22:54:24.455 [INFO] [round 1]
22:54:24.455 [INFO] batch 1/1, merging 297 indexes to xxx.lmi.tmp/r1_b1 with 1 threads...
► Then you can run this command with a bigger --max-open-files (e.g., 4096) and
-J/--seed-data-threads (e.g., 12. 12 needs be <= 4096/(297+2)=13.7).
And you need to set a bigger 'ulimit -n' if the value of --max-open-files is bigger than 1024.
- The Slurm/PBS job time limit is almost reached and the merging step won't be finished before that.
- Disk quota is reached in the merging step.
Usage:
lexicmap utils remerge [flags] [flags] -d <index path>
Flags:
-h, --help help for remerge
-d, --index string ► Index directory created by "lexicmap index".

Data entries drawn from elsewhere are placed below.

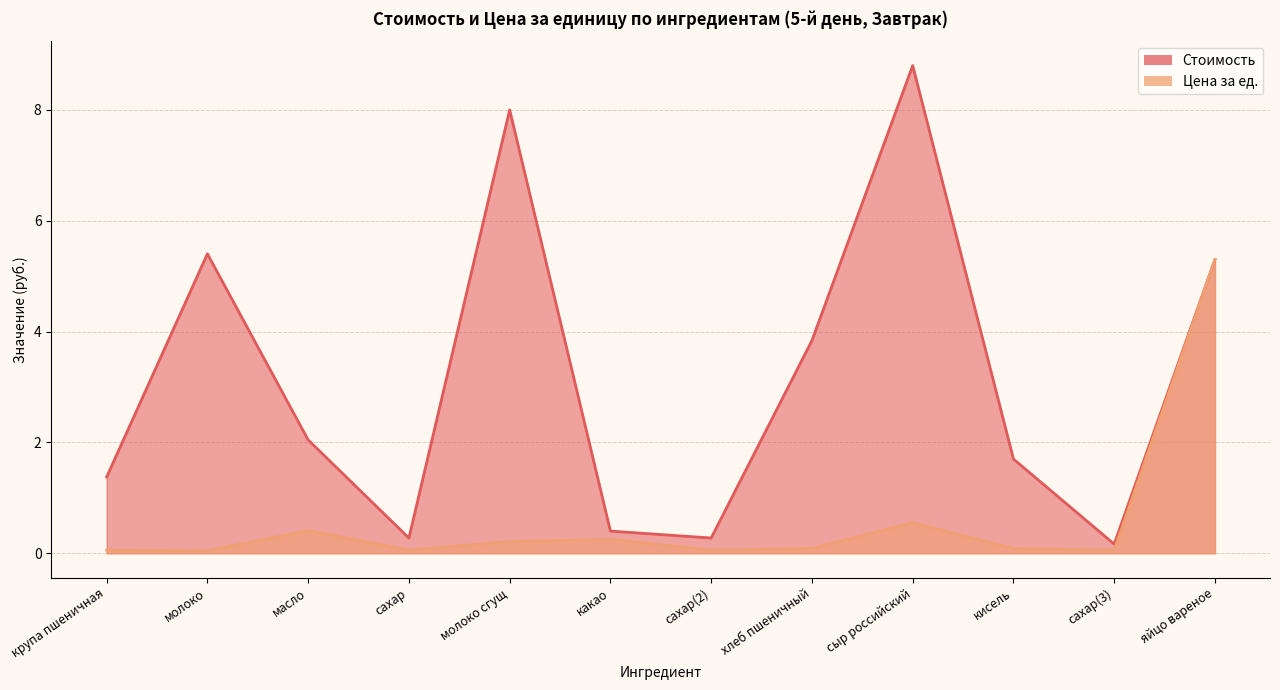

The value of Цена за ед. at масло is 0.4. True or false?

True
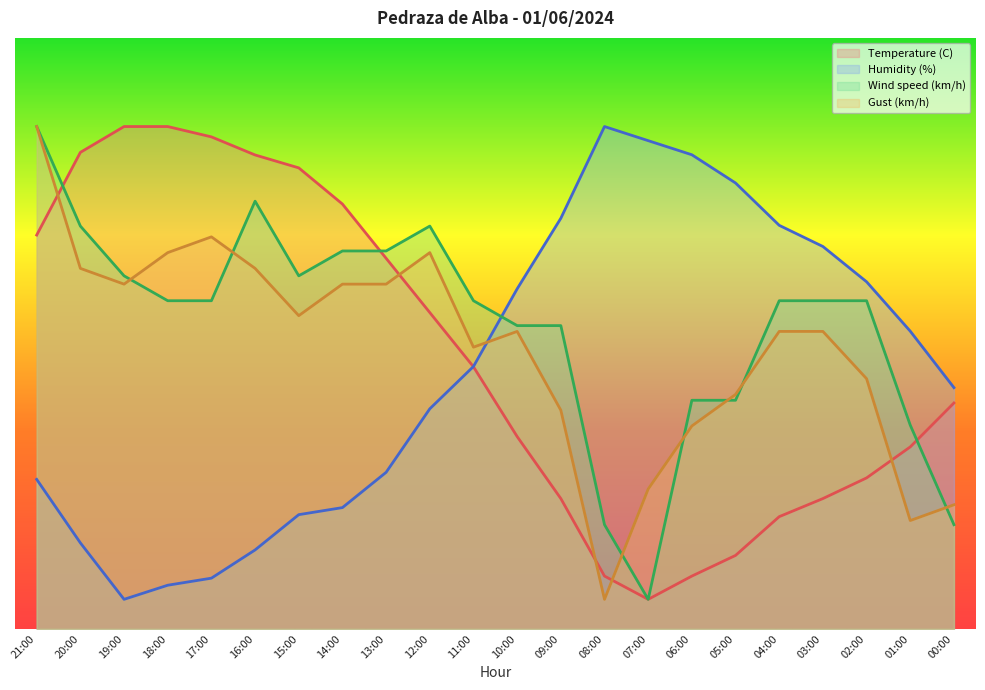

Is it true that Humidity (%) equals 21.6 at 16:00?

False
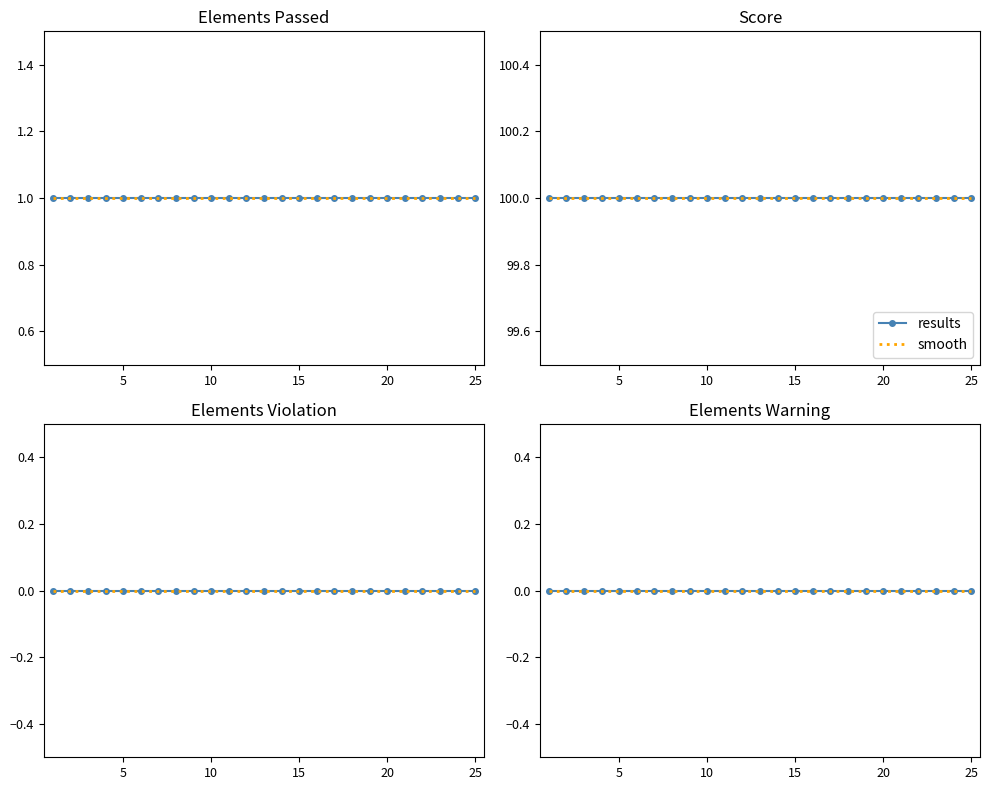

At which label does Score reach its minimum?

1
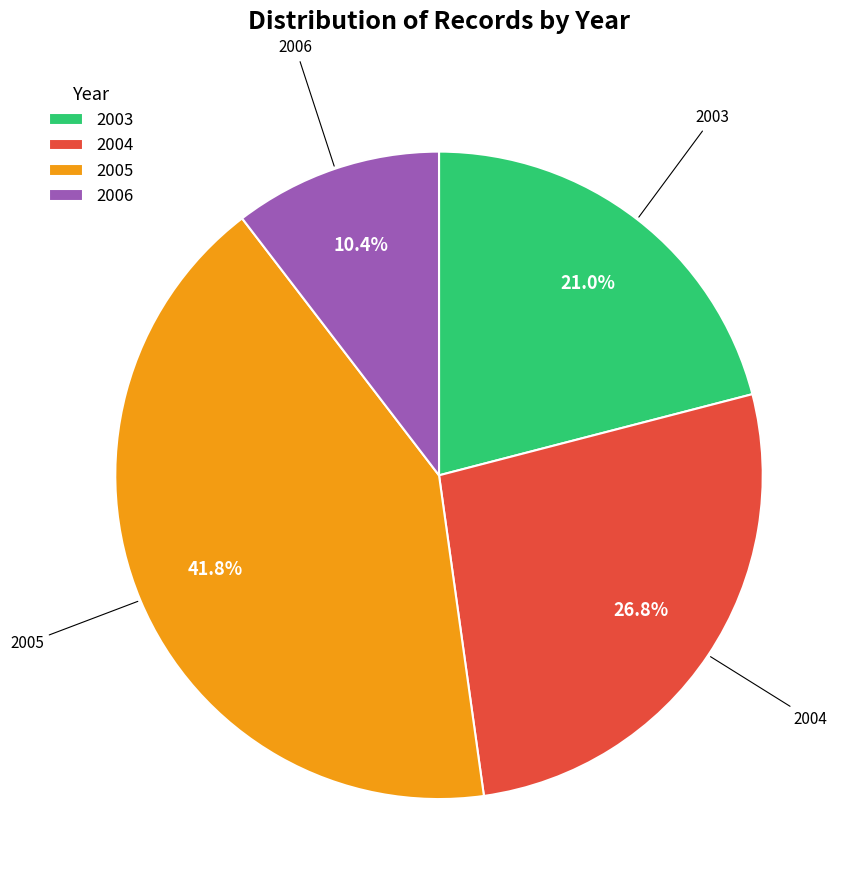

Do 2006 and 2004 together represent more than half of the pie?

No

--max-open-files int ► Maximum opened files, used in merging indexes. If there are >100
batches, please increase this value and set a bigger "ulimit -n" in
shell. (default 768)
-J, --seed-data-threads int ► Number of threads for writing seed data and merging seed chunks from
all batches, the value should be in range of [1, -c/--chunks]. If there
are >100 batches, please also increase the value of --max-open-files and
set a bigger "ulimit -n" in shell. (default 8)
Global Flags:
-X, --infile-list string ► File of input file list (one file per line). If given, they are
appended to files from CLI arguments.
--log string ► Log file.
--quiet ► Do not print any verbose information. But you can write them to a file
with --log.
-j, --threads int ► Number of CPU cores to use. By default, it uses all available cores.
(default 16)